I also tried a little experiment this year, putting up a blog question that asked the students to think about the “Athenian thesis” in the context of the novel we read at the beginning of the semester, by presenting a brief but contextualized except from Thucydides. I think it was largely successful; several insightful posts explored the way that even using power for good turns into the pursuit of power in order to do good, and then into simply the pursuit of power almost as an end in itself. Awiti’s tragedy may be that she lost herself, but because of her immortality she cannot simply fade away but persists indefinitely. The lessons there for us are something we still have to explore, I think.

9.9.19

SISU-105.015 F2019 blog question #3

Thucydides’ History of the Peloponnesian War is a classic of international studies: a detailed account of a power struggle between the Athenian city-states of Athens and Sparta, featuring military and diplomatic maneuvers, as well as contests for leadership within various polities based on their visions of how the war ought to be conducted, all conducted in the shadow of the Persian empire in the fifth century BCE (as denominated in the calendar “common” to the U.S. and to other places colonized by Europeans). We aren’t reading any Thucydides in this class because there is limited syllabus space. But Thucydides is a standard point of reference in international studies, especially Anglophone international studies, often classified as a “realist,” by some accounts the first realist, on the strength of moments in the text like this (in)famous excerpt from a debate between representatives of Athens (the Athenians) and the representatives of Melos (the Melians) in which the Athenians are trying to persuade the Melians to lay down their arms without a fight, since the Athenians have a clearly superior force, and the Melians object that simply submitting to power is not fair:

Athenians: ...you know as well as we do that, when these matters are discussed by practical people, the standard of justice depends on the equality of power to compel and that in fact the strong do what they have the power to do and the weak accept what they have to accept.
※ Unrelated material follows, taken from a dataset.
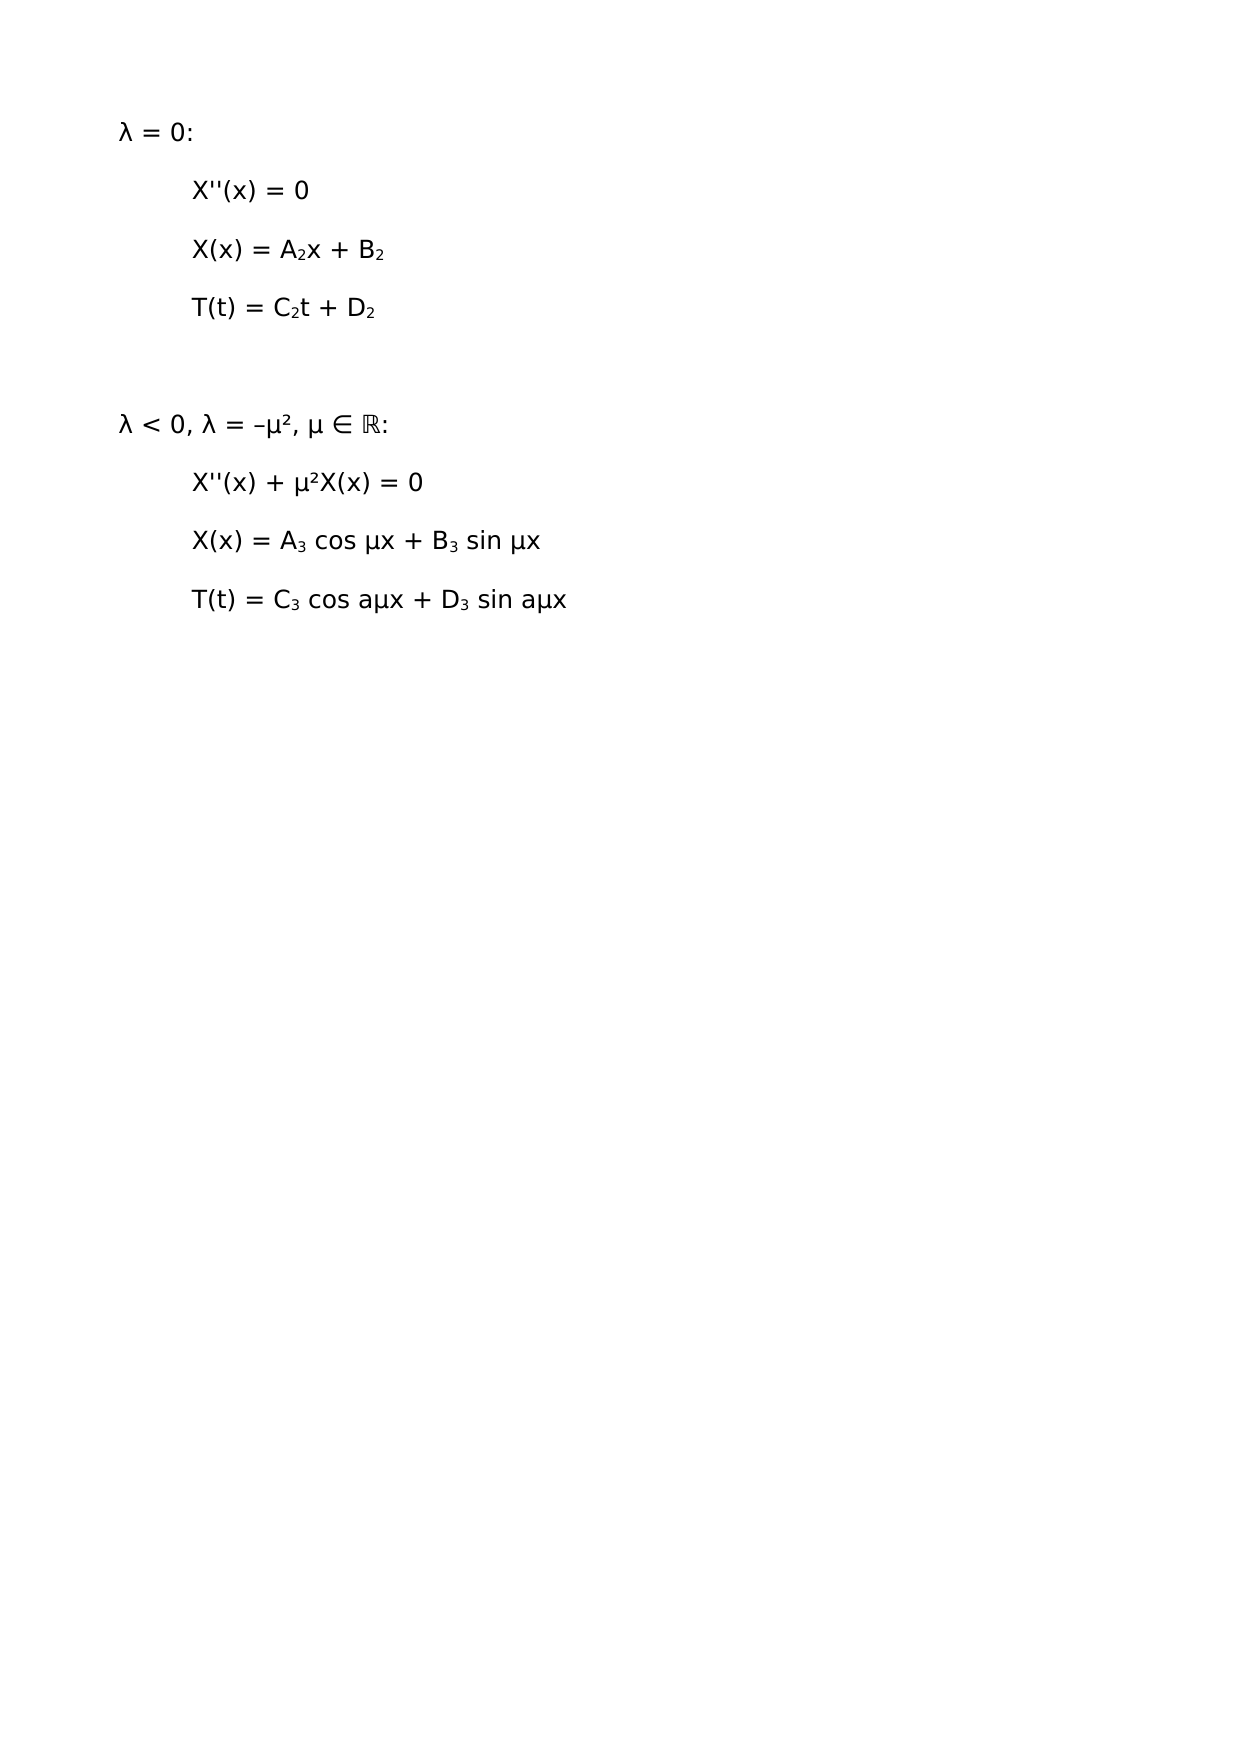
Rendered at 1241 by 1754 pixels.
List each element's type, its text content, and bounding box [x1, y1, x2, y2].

Melians: Then in our view (since you force us to leave justice out of account and to confine ourself to self-interest) — in our view it is at any rate useful that you should not destroy a principle that is to the general good of all men — namely, that in the case of all who fall into danger there should be such a thing as fair play and just dealing...

(Book Five, §89-90)

It's actually a fairly tricky point of Thucydides scholarship as to whether the author himself should be identified with what has come to be known as the “Athenian thesis” about the nature of politics, but regardless, the “Athenian thesis” is a good basic statement of political realism.

For your blog question this week I want you to think about which, if any, characters in The Truth About Awiti would agree with the “Athenian thesis” that justice is a secondary consideration and only power matters in politics, and which characters, if any, would not agree. Be textually precise; use specific textual passages from the novel to make your case. And note that I am not asking you to give your opinion on this issue; time enough for that in class when we turn to Machiavelli next week!

3.9.19

SISU-105.015 F2019 blog question #2

The promised "bonus blog question" despite our not having had class on Monday this week!

The novel The Truth About Awiti seems to suggest that Awiti -- who might represent the African diaspora community in general, or the descendants of U.S. slaves in particular, or perhaps something else -- will never find peace by pursuing her campaign of vengeance. But is peace the goal she ought to be pursuing, or is her campaign serving another purpose? How should Awiti be handling her pain, and does that have implications for how we might or should act in a world structured by the experiences and transnational arrangements that provoke her wrath?